Is the Bud Light King telling the truth? Technically, he is, but viewers might get the wrong impression. For that reason, MillerCoors, the company that owns Coors Light and Miller Lite, is suing AB for false advertising.
MillerCoors contends the ads give the false impression its beers contain corn syrup. As it turns out, MillerCoors uses corn syrup in brewing its beers, but the corn syrup is burned up in the process. It’s not in the finished beer.
I don’t know which side will win the lawsuit, but let’s use the occasion to survey false advertising law and to help your business steer away from expensive legal wars.
Under the federal Lanham Act, a company can obtain an injunction stopping false advertisements by competitors and sometimes can recover damages and attorneys’ fees. Various kinds of false ads are illegal, such as ones concerning attributes of the advertiser’s products, ones about competing products and ones making product comparisons.
The act makes it fairly easy for competitors to get injunctions stopping false ads.
If a competitor proves an ad targeting its product is literally false, or if it proves the ad, while not literally false, can be interpreted only in a way that’s false, the court will presume the falsity hurts the competitor and issue an injunction stopping the ad.
On the other hand, if a claim is literally true or ambiguous, a plaintiff must prove consumers will interpret it in a way that’s false.
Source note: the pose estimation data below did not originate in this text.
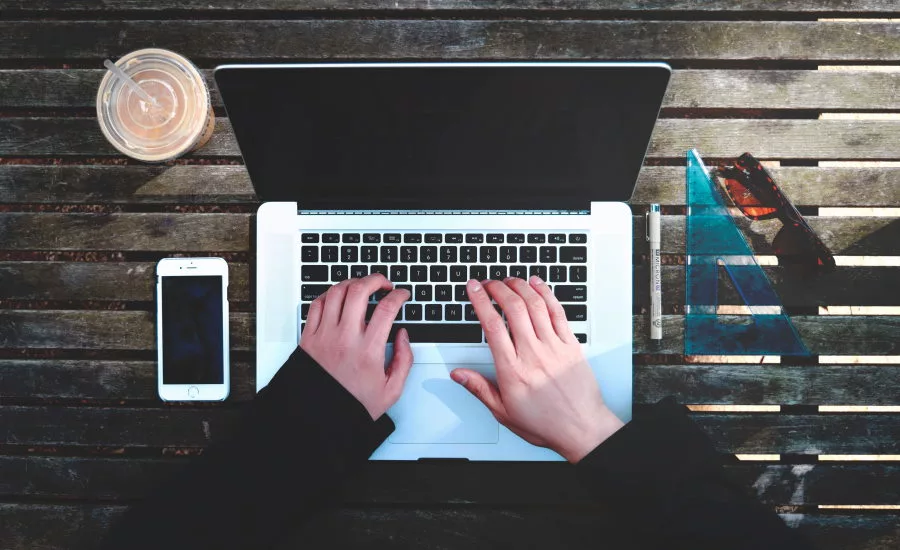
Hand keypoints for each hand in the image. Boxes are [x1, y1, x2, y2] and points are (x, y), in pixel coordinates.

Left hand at [299, 274, 412, 419]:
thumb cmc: (352, 405)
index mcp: (368, 350)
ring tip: (362, 287)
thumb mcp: (391, 390)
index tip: (402, 295)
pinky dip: (329, 294)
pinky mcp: (309, 337)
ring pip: (337, 292)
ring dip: (353, 283)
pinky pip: (317, 304)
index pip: (387, 308)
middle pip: (360, 291)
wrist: (320, 418)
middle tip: (384, 284)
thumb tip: (403, 336)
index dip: (399, 295)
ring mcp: (325, 335)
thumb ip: (404, 360)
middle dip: (376, 280)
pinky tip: (338, 297)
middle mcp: (345, 338)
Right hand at [451, 276, 623, 462]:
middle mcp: (533, 355)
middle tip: (488, 282)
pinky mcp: (571, 345)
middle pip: (513, 309)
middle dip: (497, 288)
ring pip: (535, 305)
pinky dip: (546, 294)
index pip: (492, 326)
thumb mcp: (503, 412)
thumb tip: (458, 374)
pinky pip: (558, 312)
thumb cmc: (545, 423)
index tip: (473, 289)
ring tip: (509, 280)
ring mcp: (554, 348)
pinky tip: (537, 284)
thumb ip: (479, 389)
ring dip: (520, 287)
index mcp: (513, 370)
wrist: (582, 429)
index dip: (480, 301)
That usually is done with a consumer survey.
If the advertiser has no research backing up its claims, a court will presume they are false.
If the advertiser did testing to make its claims, a competitor can stop the ad by showing the test wasn’t reliable or didn’t produce the claimed results. If an advertiser claims its product is better than a competitor’s in a measurable way, the competitor can stop the ad by showing it isn’t.
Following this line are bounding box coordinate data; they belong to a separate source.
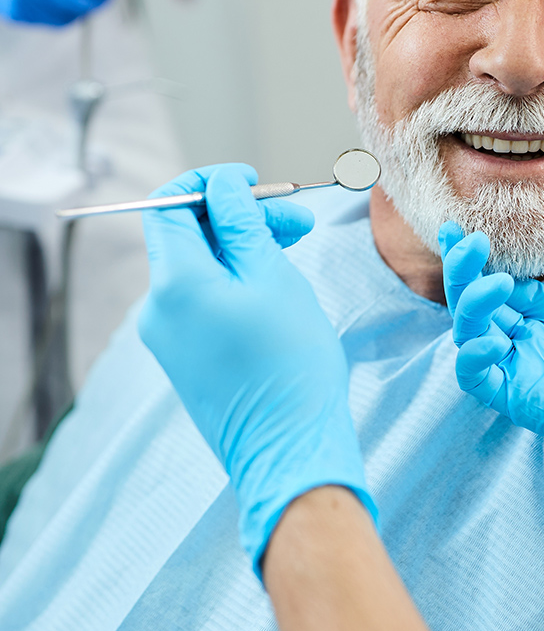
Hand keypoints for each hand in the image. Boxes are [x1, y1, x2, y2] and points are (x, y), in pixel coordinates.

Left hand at [139, 163, 375, 575]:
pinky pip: (203, 299)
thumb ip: (242, 225)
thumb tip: (222, 186)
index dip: (209, 184)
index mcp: (176, 283)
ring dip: (244, 247)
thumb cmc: (290, 363)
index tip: (251, 182)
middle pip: (188, 236)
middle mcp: (159, 308)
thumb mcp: (274, 279)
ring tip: (298, 246)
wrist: (289, 448)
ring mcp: (168, 336)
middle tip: (298, 218)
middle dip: (240, 217)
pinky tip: (276, 282)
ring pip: (200, 267)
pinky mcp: (186, 356)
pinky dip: (236, 279)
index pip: (169, 206)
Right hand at [439, 218, 543, 522]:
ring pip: (472, 337)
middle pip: (478, 306)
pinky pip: (481, 383)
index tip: (458, 228)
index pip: (502, 283)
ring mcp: (533, 371)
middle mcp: (540, 340)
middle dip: (462, 272)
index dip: (476, 258)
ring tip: (496, 281)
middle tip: (465, 240)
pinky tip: (489, 337)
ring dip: (470, 306)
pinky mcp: (532, 401)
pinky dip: (471, 360)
Yet the law doesn’t ban mere puffery, such as a bare claim that a product is best. The law concerns only material, specific claims that are measurable by research. That’s why many advertisers avoid claiming product superiority in a measurable way.
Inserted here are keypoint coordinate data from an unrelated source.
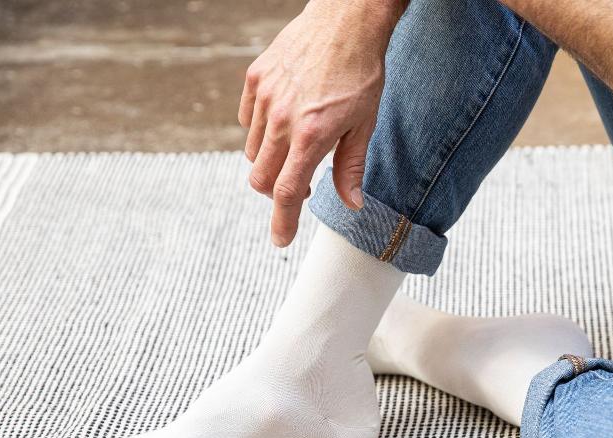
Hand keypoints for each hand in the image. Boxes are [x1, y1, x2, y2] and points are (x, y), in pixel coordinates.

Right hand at [239, 0, 401, 246]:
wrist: (346, 20)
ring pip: (253, 151)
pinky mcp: (256, 78)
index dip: (283, 221)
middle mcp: (282, 119)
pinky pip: (247, 120)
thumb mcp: (365, 124)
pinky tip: (284, 122)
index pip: (287, 192)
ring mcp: (265, 97)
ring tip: (297, 148)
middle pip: (261, 178)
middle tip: (299, 186)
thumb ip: (351, 167)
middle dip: (275, 192)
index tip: (281, 240)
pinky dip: (261, 131)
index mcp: (311, 136)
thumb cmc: (362, 74)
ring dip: (270, 161)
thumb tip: (351, 204)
While it would be gratifying to smite your lying competitor in court, if your company is the victim of a false ad, consider whether it would be worth the legal fees.
The Lanham Act permits a court to award recovery of attorneys’ fees to the winner only in “exceptional” cases. Courts rarely award them. To get damages, you must show the defendant’s false ads directly caused your lost profits. That’s hard to do.
So how will the Bud Light King fair in this legal joust?
The corn-syrup ads are literally true — MillerCoors admits Coors Light and Miller Lite are brewed with corn syrup.
The question is how consumers interpret the ads. Did they cause consumers to think the targeted beers contain corn syrup? That’s a tough call.
If the case doesn’t settle, it will come down to which side produces the more compelling survey evidence of how consumers interpret the ad.
That’s something highly paid expert witnesses will duel over. However it comes out, the lawyers will charge a king’s ransom to fight the battle.